Lightnins down-home blues did not adhere strictly to a traditional, three-line, AAB verse form, but rather he improvised a form that suited the song he was singing or composing on the spot and expressed what he was feeling at that moment. If Lightnin held a line for one or two extra beats, if he abbreviated the musical time between lines, or if he lost his place during an instrumental riff, he was never fazed. But this is what made it so difficult for bassists and drummers to play with him, and his timing got more erratic as the years went by. He wasnt schooled in the complex harmonic structures and precision of rhythm and blues, but instead stayed with a basic three-chord (tonic, subdominant, dominant) guitar pattern to accompany his vocal phrasing. In doing so, his vocal lines did not always agree metrically with his guitar lines. But for Lightnin the basis of his songs was rarely structure. It was the essence of the blues that he was after. I come along, long about the time that the people first put the blues on this earth for the people to go by, Lightnin said. Well, Im one in the number and the rest of them is dead and gone. I got in that number at a young age and I just keeps it up cause the blues is something that the people cant get rid of. And if you ever have the blues, remember what I tell you. Youll always hear this in your heart: Thats the blues.

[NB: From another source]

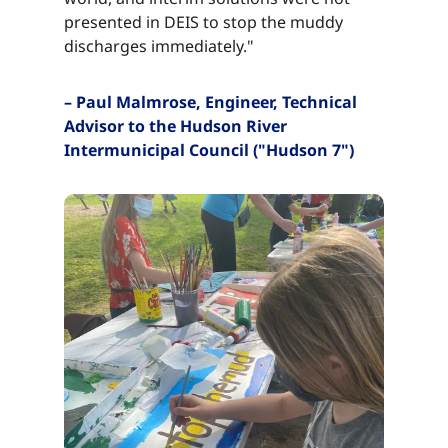
presented in DEIS to stop the muddy
discharges immediately."​​​​‌ ‍ ​‍​‍‌‍ ‌ ​‍‌‍‍‌‌‍‌ ‌‍‍‌‌‍ ‍​‍​‍​ ‍‍​‍​‍‌ ​ ‌‍​‌‌‍ ‍‌‍‍‌‌ ‌​‌ ‍‌​‍ ‍‌‍‍‌‌‍ ​‍​‍​‍ ​​‍​‍‌‍‍​‌ ​‍‌‍‌‌‌‍‌‍​‍​‍​ ‍‍​‍​‍‌‍‍​‌ ‌​‌ ‌​‌ ​​‌ ​ ​ ‍‍​‍ ​‍ ‌‍​ ‌‍ ‌‌ ​ ​‍ ‍‌‍ ‌‌‍​‌‌‍‍‌‌‍ ‍​‍ ‍​ ​‍​ ​​​ ​‍​ ‌​‌ ​‍‌‍‌‌‌‍‌​‌‍‌‌‌ ​ ‌‍‍‌‌‍‌ ‌‍ ‍​‍ ‍‌ ​‍‌‍‍‌‌ ‌‍‌‍‌‌‌ ​‍‌‍‍ ‌‍‌‌‌‍‌‌‌ ​​‌‍‌‌‌ ​‍​‍ ‍‌‍ ‌ ​‍‌‍‌ ​‍ ‌‍‍‌‌‍ ‍‌ ‌​‌‍‌‌‌‍ ‍‌ ‌​​‍ ‌‍‌‌‌‍‌​‌‍‍‌‌ ‌​​‍ ‌‍ ‌‌‍ ‌‍‌​‌‍‌‌​ ‌‌ ​​‌ ​‍‌‍‌‌‌ ​ ‌‍‌‌‌‍ ‍‌ ‌​‌‍​‌‌ ‌​‌‍‍‌‌‍ ‌‍ ‍​ ‍ ‌‍‍‌‌‍‌​​ ‌​ ‌ ​ ​‌​ ​‌​ ​‌​ ​ ‌‍​‌​ ​​​ ​ ​‍ ‌​ ​‌​ ‌​​ ‌‌‌‍​ ​‍ ‌​ ‌​‌‍​‍​ ‌‌​ ‌ ​‍ ‌‌‍​‍​ ​​​ ‌‍‌‍​ ​‍ ‌​ ​​​ ‌ ​ ‌‌​ ​​​ ‍‌​ ​ ​ ​‍‌‍‌‍​ ​​​ ‍‌​ ​‌‌‍​‌​ ‍ ‌ ‌​‌ ‍‌‌ ​​‌‍‌‌​ ‌‌‍​‌‌ ​‍‌ ‌​‌‍‍‌‌‍​ ‌‍ ​‌‍‌‌​ ‍ ‌ ​​‌‍​‌‌ ‌​‌‍‍​​ ‌‌‍​ ‌‍ ‌‍ ‍‌ ‌​‌‍‌‌‌‍ ‍‌ ‌​​‍‌‌​ ‌‌‌​​‍‌‌ ‌‍‍ ‌‍‌‌‌ ‍‌​‍‌‌​ ​ ‌​‌​​‍‌‌​ ​ ‌​‌​​‍‌‌​ ​‍​ ​‍‌‍​ ‌‍​ ​ ​ ​ ‍​​ ​‍​ ‍‌​ ‌​​ ‍‌‌‍​ ‌‍​‌‌‍‌‌​ ​​​‍‌‌​ ​‍​ ​‍​‍‌‌​ ‌‌‌​‌​​‍ ‍‌‍​ ‌‍‍​‌‍‍‌‌‍ ​‌‍‌​‌ ​‍‌‍‌‌‌‍ ‍​‍‌‌​ ‌‌‌​​‍‌‌ ‌‍‍ ‌‍‌‌‌ ‍‌​‍‌‌​ ​ ‌​‌​​‍‌‌​ ​ ‌​‌​​‍‌‌​ ​‍​ ​‍‌‍​ ‌‍​ ​ ​ ​ ‍​​ ​‍​ ‍‌​ ‌​​ ‍‌‌‍​ ‌‍​‌‌‍‌‌​ ​​​ ​​​‍‌‌​ ​‍​ ​‍​‍‌‌​ ‌‌‌​‌​​‍ ‍‌ ‌​‌‍‌‌‌ ‍​‌ ‌​​ ‌‍​‍‌‍​‌‌ ​ ‌‍‌‌‌‌‌‌‌ ​‍‌‍ ​​ ‌‌‍‍​‌ ‌​‌ ‌​‌ ​​‌ ​ ​‍‌‌​ ​ ‌​​‌​‍‌‌​ ​‍‌​‌‍​‍‌‌​ ​‍‌​‌‍‌‍​ ‌‍ ‌‌ ​ ​‍ ‍‌‍ ‌‌‍​‌‌‍‍‌‌‍ ‍​‍ ‍​ ​‍​ ​​​ ​‍​ ‌​‌ ​‍‌‍‌‌‌‍‌​‌‍‌‌‌ ​ ‌‍‍‌‌‍‌ ‌‍ ‍​‍ ‍‌ ​‍‌‍‍‌‌ ‌‍‌‍‌‌‌ ​‍‌‍‍ ‌‍‌‌‌‍‌‌‌ ​​‌‍‌‌‌ ​‍​‍ ‍‌‍ ‌ ​‍‌‍‌ ​‍‌‍‌‍‍‌‌‍‌​​ ‌​ ‌ ​ ​‌​ ​‌​ ​‌​ ​ ‌‍​‌​ ​​​ ​ ​‍ ‌​ ​‌​ ‌​​ ‌‌‌‍​ ​‍ ‌​ ‌​‌‍​‍​ ‌‌​ ‌ ​‍ ‌‌‍​‍​ ​​​ ‌‍‌‍​ ​‍ ‌​ ​​​ ‌ ​ ‌‌​ ​​​ ‍‌​ ​ ​ ​‍‌‍‌‍​ ​​​ ‍‌​ ​‌‌‍​‌​‍‌‍‌ ‌​‌ ‍‌‌ ​​‌‍‌‌​ ‌‌‍​‌‌ ​‍‌ ‌​‌‍‍‌‌‍​ ‌‍ ​‌‍‌‌​‍‌‍‌ ​​‌‍​‌‌ ‌​‌‍‍​​ ‌‌‍​ ‌‍ ‌‍ ‍‌ ‌​‌‍‌‌‌‍ ‍‌ ‌​​‍‌‌​ ‌‌‌​​‍‌‌ ‌‍‍ ‌‍‌‌‌ ‍‌​‍‌‌​ ​ ‌​‌​​‍‌‌​ ​ ‌​‌​​‍‌‌​ ​‍​ ​‍‌‍​ ‌‍​ ​ ​ ​ ‍​​ ​‍​ ‍‌​ ‌​​ ‍‌‌‍​ ‌‍​‌‌‍‌‌​ ​​​‍‌‌​ ​‍​ ​‍​‍‌‌​ ‌‌‌​‌​​‍ ‍‌‍​ ‌‍‍​‌‍‍‌‌‍ ​‌‍‌​‌ ​‍‌‍‌‌‌‍ ‍​‍‌‌​ ‌‌‌​​‍‌‌ ‌‍‍ ‌‍‌‌‌ ‍‌​‍‌‌​ ​ ‌​‌​​‍‌‌​ ​ ‌​‌​​‍‌‌​ ​‍​ ​‍‌‍​ ‌‍​ ​ ​ ​ ‍​​ ​‍​ ‍‌​ ‌​​ ‍‌‌‍​ ‌‍​‌‌‍‌‌​ ​​​ ​​​‍‌‌​ ​‍​ ​‍​‍‌‌​ ‌‌‌​‌​​‍ ‍‌ ‌​‌‍‌‌‌ ‍​‌ ‌​​‍‌‍‌ ​​‌‍‌‌‌ ​‍‌ ​ ‌ ​​‌‍‌‌‌‍​ ‌ ‌​‌‍‍‌‌ ‌‍‌‍‌‌​ ‌‌ ​​‌ ‌‌‌‍​‍‌‍ ​‌‍‍‌‌ ​ ‌‍‍​‌‍‌‌‌‍‌​​‍​‍‌ ‌
– Paul Malmrose, Engineer, Technical
Advisor to the Hudson River
Intermunicipal Council ("Hudson 7")​​​​‌ ‍ ​‍​‍‌‍ ‌ ​‍‌‍‍‌‌‍‌ ‌‍‍‌‌‍ ‍​‍​‍​ ‍‍​‍​‍‌ ​ ‌‍​‌‌‍ ‍‌‍‍‌‌ ‌​‌ ‍‌​‍ ‍‌‍‍‌‌‍ ​‍​‍​‍ ​​‍​‍‌‍‍​‌ ​‍‌‍‌‌‌‍‌‍​‍​‍​ ‍‍​‍​‍‌‍‍​‌ ‌​‌ ‌​‌ ​​‌ ​ ​ ‍‍​‍ ​‍ ‌‍​ ‌‍ ‌‌ ​ ​‍ ‍‌‍ ‌‌‍​‌‌‍‍‌‌‍ ‍​‍ ‍​ ​‍​ ​​​ ​‍​ ‌​‌ ​‍‌‍‌‌‌‍‌​‌‍‌‌‌ ​ ‌‍‍‌‌‍‌ ‌‍ ‍​‍ ‍‌ ​‍‌‍‍‌‌ ‌‍‌‍‌‌‌ ​‍‌‍‍ ‌‍‌‌‌‍‌‌‌ ​​‌‍‌‌‌ ​‍​‍ ‍‌‍ ‌ ​‍‌‍‌ ​‍ ‌‍‍‌‌‍ ‍‌ ‌​‌‍‌‌‌‍ ‍‌ ‌​​‍ ‌‍‌‌‌‍‌​‌‍‍‌‌ ‌​​‍ ‌‍ ‌‌‍ ‌‍‌​‌‍‌‌​ ‌‌ ​​‌ ​‍‌‍‌‌‌ ​ ‌‍‌‌‌‍ ‍‌ ‌​‌‍​‌‌ ‌​‌‍‍‌‌‍ ‌‍ ‍​ ‍ ‌‍‍‌‌‍‌​​ ‌​ ‌ ​ ​‌​ ​‌​ ​‌​ ​ ‌‍​‌​ ​​​ ​ ​‍ ‌​ ​‌​ ‌​​ ‌‌‌‍​ ​‍ ‌​ ‌​‌‍​‍​ ‌‌​ ‌ ​‍ ‌‌‍​‍​ ​​​ ‌‍‌‍​ ​‍ ‌​ ​​​ ‌ ​ ‌‌​ ​​​ ‍‌​ ​ ​ ​‍‌‍‌‍​ ​​​ ‍‌​ ​‌‌‍​‌​ ‍ ‌ ‌​‌ ‍‌‌ ​​‌‍‌‌​ ‌‌‍​‌‌ ​‍‌ ‌​‌‍‍‌‌‍​ ‌‍ ​‌‍‌‌​ ‍ ‌ ​​‌‍​‌‌ ‌​‌‍‍​​ ‌‌‍​ ‌‍ ‌‍ ‍‌ ‌​‌‍‌‌‌‍ ‍‌ ‌​​‍‌‌​ ‌‌‌​​‍‌‌ ‌‍‍ ‌‍‌‌‌ ‍‌​‍‌‌​ ​ ‌​‌​​‍‌‌​ ​ ‌​‌​​‍‌‌​ ​‍​ ​‍‌‍‌‍​ ​‍‌‍‌‌‌‍‌‍‌‍‌​​ ​‌​ ​‌‌‍​‍​ ​‍‌‍‌‌​ ​​​ ‌‌​‍‌‌​ ​‍​ ​‍​‍‌‌​ ‌‌‌​‌​​‍ ‍‌‍​ ‌‍‍​‌‍‍‌‌‍ ​‌‍‌​‌ ​‍‌‍‌‌‌‍ ‍​‍‌‌​ ‌‌‌​​‍‌‌ ‌‍‍ ‌‍‌‌‌ ‍‌​‍‌‌​ ​ ‌​‌​​‍‌‌​ ​ ‌​‌​​‍‌‌​ ​‍​ ​‍‌‍‌‍​ ​‍‌‍‌‌‌‍‌‍‌‍‌​​ ​‌​ ​‌‌‍​‍​ ​‍‌‍‌‌​ ​​​ ‌‌​ ​​​‍‌‌​ ​‍​ ​‍​‍‌‌​ ‌‌‌​‌​​‍ ‍‌ ‌​‌‍‌‌‌ ‍​‌ ‌​​ ‌‍​‍‌‍​‌‌ ​ ‌‍‌‌‌‌‌‌‌ ​‍‌‍ ​​ ‌‌‍‍​‌ ‌​‌ ‌​‌ ​​‌ ​ ​‍‌‌​ ​ ‌​​‌​‍‌‌​ ​‍‌​‌‍​‍‌‌​ ​‍‌​‌‍‌‍​ ‌‍ ‌‌ ​ ​‍ ‍‌‍ ‌‌‍​‌‌‍‍‌‌‍ ‍​‍ ‍​ ​‍​ ​​​ ​‍​ ‌​‌ ​‍‌‍‌‌‌‍‌​‌‍‌‌‌ ​ ‌‍‍‌‌‍‌ ‌‍ ‍​‍ ‍‌ ​‍‌‍‍‌‌ ‌‍‌‍‌‌‌ ​‍‌‍‍ ‌‍‌‌‌‍‌‌‌ ​​‌‍‌‌‌ ​‍​‍ ‍‌‍ ‌ ​‍‌‍‌ ​‍‌‍‌‍‍‌‌‍‌​​ ‌​ ‌ ​ ​‌​ ​‌​ ​‌​ ​ ‌‍​‌​ ​​​ ​ ​‍ ‌​ ​‌​ ‌​​ ‌‌‌‍​ ​‍ ‌​ ‌​‌‍​‍​ ‌‌​ ‌ ​‍ ‌‌‍​‍​ ​​​ ‌‍‌‍​ ​‍ ‌​ ​​​ ‌ ​ ‌‌​ ​​​ ‍‌​ ​ ​ ​‍‌‍‌‍​ ​​​ ‍‌​ ​‌‌‍​‌​‍‌‍‌ ‌​‌ ‍‌‌ ​​‌‍‌‌​ ‌‌‍​‌‌ ​‍‌ ‌​‌‍‍‌‌‍​ ‌‍ ​‌‍‌‌​‍‌‍‌ ​​‌‍​‌‌ ‌​‌‍‍​​ ‌‌‍​ ‌‍ ‌‍ ‍‌ ‌​‌‍‌‌‌‍ ‍‌ ‌​​‍‌‌​ ‌‌‌​​‍‌‌ ‌‍‍ ‌‍‌‌‌ ‍‌​‍‌‌​ ​ ‌​‌​​‍‌‌​ ​ ‌​‌​​‍‌‌​ ​‍​ ​‍‌‍‌‍​ ​‍‌‍‌‌‌‍‌‍‌‍‌​​ ​‌​ ​‌‌‍​‍​ ​‍‌‍‌‌​ ​​​ ‌‌​‍‌‌​ ​‍​ ​‍​‍‌‌​ ‌‌‌​‌​​‍ ‍‌‍​ ‌‍‍​‌‍‍‌‌‍ ​‌‍‌​‌ ​‍‌‍‌‌‌‍ ‍​‍‌‌​ ‌‌‌​​‍‌‌ ‌‍‍ ‌‍‌‌‌ ‍‌​‍‌‌​ ​ ‌​‌​​‍‌‌​ ​ ‌​‌​​‍‌‌​ ​‍​ ​‍‌‍‌‍​ ​‍‌‍‌‌‌‍‌‍‌‍‌​​ ​‌​ ​‌‌‍​‍​ ​‍‌‍‌‌​ ​​​ ‌‌​ ​​​‍‌‌​ ​‍​ ​‍​‍‌‌​ ‌‌‌​‌​​‍ ‍‌ ‌​‌‍‌‌‌ ‍​‌ ‌​​‍‌‍‌ ​​‌‍‌‌‌ ​‍‌ ​ ‌ ​​‌‍‌‌‌‍​ ‌ ‌​‌‍‍‌‌ ‌‍‌‍‌‌​ ‌‌ ​​‌ ‌‌‌‍​‍‌‍ ​‌‍‍‌‌ ​ ‌‍‍​‌‍‌‌‌‍‌​​‍​‍‌ ‌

Lightnin played both acoustic and electric guitars and was steeped in the Texas country blues tradition. From Blind Lemon Jefferson and Alger Texas Alexander, Lightnin absorbed stylistic and repertoire elements that included a melismatic singing style rooted in the field holler, mixing long-held notes with loose, almost conversational phrasing. Musically, Short Haired Woman, which Lightnin recorded for the first time around May 1947, established the signature sound that he used in just about every song, whether it was a fast instrumental boogie/shuffle or a slow blues. In his guitar playing Lightnin had an open and fluid style with his right hand, using a thumb pick and his index finger. He kept his right hand loose so he could move from playing sharp notes near the bridge to playing wider open chords up near the fingerboard.

Lightnin usually tuned his guitar in the key of E, though not necessarily to a concert pitch. He utilized what ZZ Top guitarist Billy Gibbons has called that turnaround. Its a signature lick. Hed come down from the B chord and roll across the top three strings in the last two bars. Hed pull off those strings to get a staccato effect, first hitting the little open E string then the 3rd fret on the B string and the 4th fret of the G string. He would then resolve on the V chord after doing his roll. Its a way to immediately identify a Lightnin Hopkins tune.

Lightnin was tremendously appealing for aspiring blues guitarists to emulate because his signature turnaround was relatively easy to learn, but it was extremely hard to replicate his sound because of his distinctive held notes, pauses, string bending, and shortened and lengthened measures. Sometimes, as bluesman Michael Hawkeye Herman points out, Lightnin played it in triplets, sometimes as a quarter note, sometimes as an eighth note. He knew how to play the same lick/riff forward, backward, from the middle to the front, from the middle to the back, from the back to the front each effort creating a completely huge guitar vocabulary.